• _YOUR ASSIGNMENT_
From the line containing "Google Joins Hands" through the last line, print the records exactly and nothing else.

· · · · ·

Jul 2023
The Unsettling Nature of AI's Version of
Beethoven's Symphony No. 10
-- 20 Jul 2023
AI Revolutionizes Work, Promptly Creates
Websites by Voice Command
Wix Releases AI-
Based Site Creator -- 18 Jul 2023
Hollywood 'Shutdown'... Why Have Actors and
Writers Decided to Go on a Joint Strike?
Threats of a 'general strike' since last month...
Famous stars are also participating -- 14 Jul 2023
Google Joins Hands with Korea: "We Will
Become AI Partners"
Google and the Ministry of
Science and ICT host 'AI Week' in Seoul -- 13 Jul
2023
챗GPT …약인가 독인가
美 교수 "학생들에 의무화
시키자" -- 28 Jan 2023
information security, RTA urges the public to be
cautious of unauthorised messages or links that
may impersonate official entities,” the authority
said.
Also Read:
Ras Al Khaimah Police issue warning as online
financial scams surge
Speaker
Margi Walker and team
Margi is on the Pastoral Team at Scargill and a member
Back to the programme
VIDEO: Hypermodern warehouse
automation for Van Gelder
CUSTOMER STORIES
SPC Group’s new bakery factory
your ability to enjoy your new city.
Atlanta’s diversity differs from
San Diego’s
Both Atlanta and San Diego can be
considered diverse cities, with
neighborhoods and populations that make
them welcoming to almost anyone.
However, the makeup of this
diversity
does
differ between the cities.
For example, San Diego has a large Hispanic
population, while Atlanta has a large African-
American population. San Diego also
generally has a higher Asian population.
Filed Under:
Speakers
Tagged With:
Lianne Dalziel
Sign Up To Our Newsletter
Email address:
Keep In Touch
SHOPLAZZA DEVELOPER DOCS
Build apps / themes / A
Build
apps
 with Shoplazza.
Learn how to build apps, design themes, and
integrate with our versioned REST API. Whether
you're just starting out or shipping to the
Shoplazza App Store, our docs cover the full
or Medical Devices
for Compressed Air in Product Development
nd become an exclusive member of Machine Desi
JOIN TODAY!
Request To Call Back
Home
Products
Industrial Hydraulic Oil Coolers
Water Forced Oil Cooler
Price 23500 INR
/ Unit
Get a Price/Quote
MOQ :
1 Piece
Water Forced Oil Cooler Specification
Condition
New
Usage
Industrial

· · · · ·

• _RESPONSE AREA_
Google Joins Hands with Korea: "We Will
Become AI Partners"
Google and the Ministry of
Science and ICT host 'AI Week' in Seoul -- 13 Jul
2023
챗GPT …약인가 독인가
美 교수 "학생들에 의무화
시키자" -- 28 Jan 2023
information security, RTA urges the public to be
cautious of unauthorised messages or links that
may impersonate official entities,” the authority
said.
Also Read:
Ras Al Khaimah Police issue warning as online
financial scams surge
Speaker
Margi Walker and team
Margi is on the Pastoral Team at Scargill and a member
Back to the programme
VIDEO: Hypermodern warehouse
automation for Van Gelder
CUSTOMER STORIES
SPC Group’s new bakery factory
your ability to enjoy your new city.
Atlanta’s diversity differs from
San Diego’s
Both Atlanta and San Diego can be
considered diverse cities, with
neighborhoods and populations that make
them welcoming to almost anyone.
However, the makeup of this
diversity
does
differ between the cities.
For example, San Diego has a large Hispanic
population, while Atlanta has a large African-
American population. San Diego also
generally has a higher Asian population.
Filed Under:
Speakers
Tagged With:
Lianne Dalziel
Sign Up To Our Newsletter
Email address:
Keep In Touch
SHOPLAZZA DEVELOPER DOCS
Build apps / themes / A
Build
apps
 with Shoplazza.
Learn how to build apps, design themes, and
integrate with our versioned REST API. Whether
you're just starting out or shipping to the
Shoplazza App Store, our docs cover the full
or Medical Devices
for Compressed Air in Product Development
nd become an exclusive member of Machine Desi
JOIN TODAY!
Request To Call Back
Home
Products
Industrial Hydraulic Oil Coolers
Water Forced Oil Cooler
Price 23500 INR
/ Unit
Get a Price/Quote
MOQ :
1 Piece
Water Forced Oil Cooler Specification
Condition
New
Usage
Industrial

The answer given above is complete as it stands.